EYE vs. EYE: DAVID MAMET AND WOODY ALLEN
(Exploration of Regional Sensibilities In Aesthetics)
Thursdays
June 17 - July 22, 2010
7-10 pm
Films screened and discussed:
Glengarry Glen Ross (David Mamet. 1992)
Bullets Over Broadway (Woody Allen, 1994)
Spartan (David Mamet, 2004)
Match Point (Woody Allen, 2005)
Red Belt (David Mamet, 2008)
Cassandra’s Dream (Woody Allen, 2007)
Motion pictures have always reflected the times when they were crafted, but are cultural values truly revealed through motion picture narratives? To what extent does the region influence the voice of the filmmaker? If personal characteristics can be attributed to the city, state or other geographical influences that are the formative forces of our collective identity, are these factors an indelible part of the filmmaker's aesthetic choices or values? This course will explore two iconic American voices of New York and Chicago respectively, Woody Allen and David Mamet. Just as the American drama of the century is characterized by its interest in psychology and exalted feelings, contemporary laughs can also look at the role of complicated emotions. Even though these two extraordinary talents write from different perspectives, genres and points of departure, they nevertheless have in common an interest in the possibility that art is the product of a collective cultural experience. Is the reaction of the viewer, or the viewer's subconscious, to the film just as important as the filmmaker's influences, intentions, and motives. This is a place where the psychoanalytical and historic approaches can meet, and this course will study the artistic judgments in selected works of these two filmmakers. Since actions or behavior can be said to transcend beyond sensory appeal, aesthetics and ethics often overlap to the degree that the tension between such thoughts and experiences can be a creative force in their respective environments.

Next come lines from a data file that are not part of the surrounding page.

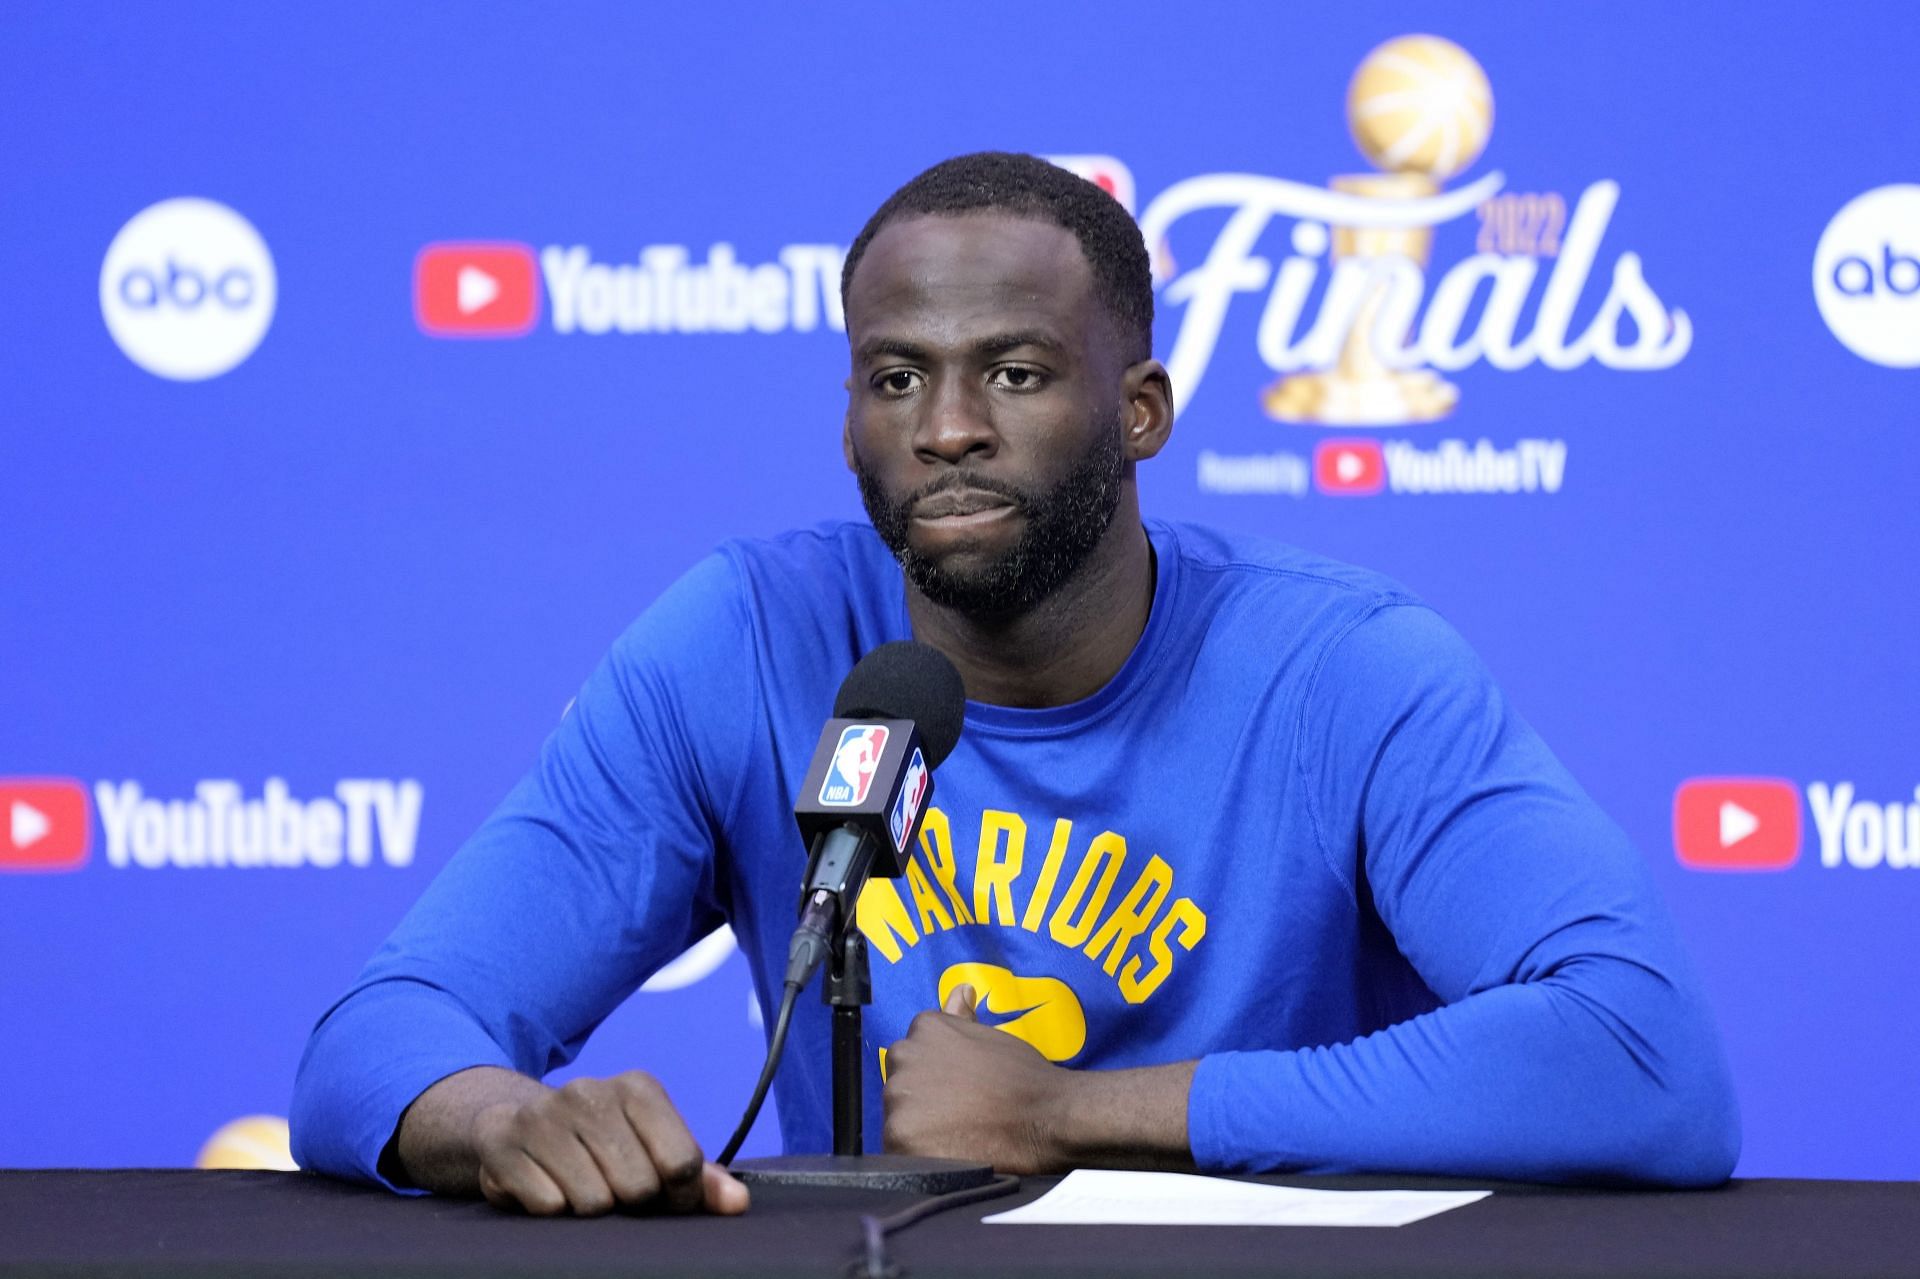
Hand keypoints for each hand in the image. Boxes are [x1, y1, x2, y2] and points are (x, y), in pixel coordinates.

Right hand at [469, 1071, 748, 1216]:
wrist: (516, 1126)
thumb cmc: (602, 1146)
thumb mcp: (654, 1150)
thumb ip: (702, 1179)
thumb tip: (738, 1205)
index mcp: (638, 1088)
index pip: (683, 1162)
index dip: (678, 1196)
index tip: (664, 1195)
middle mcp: (591, 1091)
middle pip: (638, 1187)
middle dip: (630, 1202)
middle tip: (612, 1188)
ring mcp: (544, 1113)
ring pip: (593, 1202)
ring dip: (589, 1209)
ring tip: (577, 1186)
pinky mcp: (504, 1141)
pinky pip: (548, 1207)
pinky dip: (550, 1210)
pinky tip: (544, 1185)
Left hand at [881, 984, 1075, 1172]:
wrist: (1048, 1118)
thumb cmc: (1025, 1079)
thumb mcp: (992, 1038)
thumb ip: (963, 1019)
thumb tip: (960, 991)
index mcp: (925, 1027)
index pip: (912, 1055)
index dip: (933, 1080)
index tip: (955, 1093)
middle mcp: (904, 1055)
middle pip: (900, 1085)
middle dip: (922, 1104)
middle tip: (959, 1118)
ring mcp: (899, 1096)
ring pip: (898, 1119)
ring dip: (920, 1132)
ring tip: (959, 1138)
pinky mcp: (899, 1136)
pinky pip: (899, 1151)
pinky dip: (920, 1157)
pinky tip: (950, 1154)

Michael NJ Wright graduated as a Cinematography Fellow from the American Film Institute. He is the head of Wright Bros. Photoplay where he's produced numerous award-winning features and shorts, of which Wright also photographed. He has an extensive track record serving as Director of Photography for television networks such as NBC, ESPN, MTV, Discovery, and WYCC. He is a 2009 Emmy Winner, and his TV show Little Green Men (2009) just won a Bronze Telly in Cultural Programming. His most recent narrative features shot on HD are Banana Leaves and Dog Jack (2009), and The Mole Man of Belmont Ave. (2010). As an individual artist, Wright has been grant recipient from The Illinois Arts Council and Change, Inc. Wright teaches cinematography and directing at the Illinois Institute of Art. He taught a film class at the Facets Film School titled Light Narrative: The Rhetoric of Exposure.
A Colombian native, Carolina Posse Emiliani has exhibited films in Manchester, New York City, Los Angeles, Chicago and Gaberone, Botswana. Some of her credits include Hot Chili (2004), The Quiet (2005), and Path of Least Resistance (2006). She's served on the juries of the Sundance Institute, Independent Television Service, and Latino Public Broadcasting. April 2007 marked her 7th year with the Chicago Latino Film Festival, culminating as Interim Film Festival Director of the 23rd edition. Most recently, her television show on green living, Little Green Men (2009), won a Bronze Telly Award and as a writer her award winning short Vial (2010) will hit the film festival circuit this summer. She teaches creative producing and marketing for film at Columbia College.